Life is so different in Sicily. Not eating pasta at lunch is just not possible… as long as I spend time with Sicilians. Not eating cannoli pastries stuffed with ricotta or chocolate at carnival (and any other occasion… any excuse is good for a party) is not allowed… One of the words I most frequently hear is: "mangia!" "eat!" and they mean it… If I don't eat, I see unhappy expressions and realise that there is no way out, other than to eat my way through. But it's not an unkind threat… it is a loving insistence that this is the way things are done.
And the food is different to the UK… almost everything I eat here is homemade or handmade. Most of my fruit and vegetables are grown in gardens with volcanic earth and natural sunlight, the wheat is Italian, not from North America or Australia (where I have had violent reactions to wheat) and the dairy is often sheep's milk, goat's milk or buffalo milk. The wine and chocolate are made with ancient methods, so you don't know how a bottle of wine will taste, even though you know the vintage, until you open it… and the chocolate is so rich in cacao and so roughly processed, that it is an amazing stimulus for meditation (more about my September yoga and chocolate retreat soon).
Mindful eating, for me, is not about eating properly… it is about eating with kindness and as much awareness as I can… not just of the food… but much more importantly, my emotional and physical response to the food in each moment. For some people, alcohol helps increase awareness… for others, the greatest kindness is to avoid alcohol. It also depends on the circumstances, the people we are with and how we feel in their company, in that place, in that moment.
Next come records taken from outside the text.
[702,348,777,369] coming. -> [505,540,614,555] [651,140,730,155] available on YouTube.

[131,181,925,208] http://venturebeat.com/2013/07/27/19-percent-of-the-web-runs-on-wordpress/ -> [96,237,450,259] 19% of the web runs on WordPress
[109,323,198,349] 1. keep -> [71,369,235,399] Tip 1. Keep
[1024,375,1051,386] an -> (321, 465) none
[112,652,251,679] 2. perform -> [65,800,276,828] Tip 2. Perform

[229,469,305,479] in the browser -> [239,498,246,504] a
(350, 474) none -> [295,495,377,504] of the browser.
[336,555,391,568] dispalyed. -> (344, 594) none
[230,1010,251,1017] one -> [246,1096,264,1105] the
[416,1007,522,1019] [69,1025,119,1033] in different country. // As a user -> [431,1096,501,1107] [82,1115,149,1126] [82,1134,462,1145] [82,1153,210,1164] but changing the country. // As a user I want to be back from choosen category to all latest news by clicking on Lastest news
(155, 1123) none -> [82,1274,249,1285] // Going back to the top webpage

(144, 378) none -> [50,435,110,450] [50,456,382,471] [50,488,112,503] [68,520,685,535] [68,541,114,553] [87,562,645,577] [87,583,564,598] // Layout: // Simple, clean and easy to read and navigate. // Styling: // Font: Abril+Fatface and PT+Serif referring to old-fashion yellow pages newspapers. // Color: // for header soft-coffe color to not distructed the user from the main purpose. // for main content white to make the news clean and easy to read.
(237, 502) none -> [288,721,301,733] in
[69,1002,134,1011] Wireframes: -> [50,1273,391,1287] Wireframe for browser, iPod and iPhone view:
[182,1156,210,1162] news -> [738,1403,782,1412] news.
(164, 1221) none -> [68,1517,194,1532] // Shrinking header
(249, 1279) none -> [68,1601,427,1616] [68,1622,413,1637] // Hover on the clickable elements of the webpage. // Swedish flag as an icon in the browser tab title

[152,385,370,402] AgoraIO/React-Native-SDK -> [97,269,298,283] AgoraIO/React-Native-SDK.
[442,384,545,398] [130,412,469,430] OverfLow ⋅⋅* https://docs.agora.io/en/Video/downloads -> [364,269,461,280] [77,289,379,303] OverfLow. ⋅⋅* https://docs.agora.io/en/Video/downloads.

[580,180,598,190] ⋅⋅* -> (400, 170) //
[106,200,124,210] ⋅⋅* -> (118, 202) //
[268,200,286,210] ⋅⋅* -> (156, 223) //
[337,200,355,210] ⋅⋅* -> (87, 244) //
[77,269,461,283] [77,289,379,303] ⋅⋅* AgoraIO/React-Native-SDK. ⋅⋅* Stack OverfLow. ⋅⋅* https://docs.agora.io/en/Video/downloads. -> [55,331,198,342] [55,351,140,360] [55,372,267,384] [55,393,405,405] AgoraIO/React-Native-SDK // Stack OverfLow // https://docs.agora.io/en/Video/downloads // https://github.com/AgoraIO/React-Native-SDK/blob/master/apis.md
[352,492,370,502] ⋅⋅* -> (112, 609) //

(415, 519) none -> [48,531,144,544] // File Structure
Mindful eating is not easy, as being kind to ourselves and being aware of how we are feeling in our body and emotions is not easy. But it can be learnt… or re-learnt… as we knew perfectly well how to do this as young children, when we played with our food, ate with our hands, threw our food when we didn't want it and ate happily when we did… As adults, we can use our intellect to help us… to remind ourselves to listen, to feel, and to say no when we don't want something… and allow ourselves to say yes when we do… even when our thinking tells us we shouldn't, but we can feel that our body is capable and willing to process all of that love and attention - not just from the maker of the food, but from ourselves.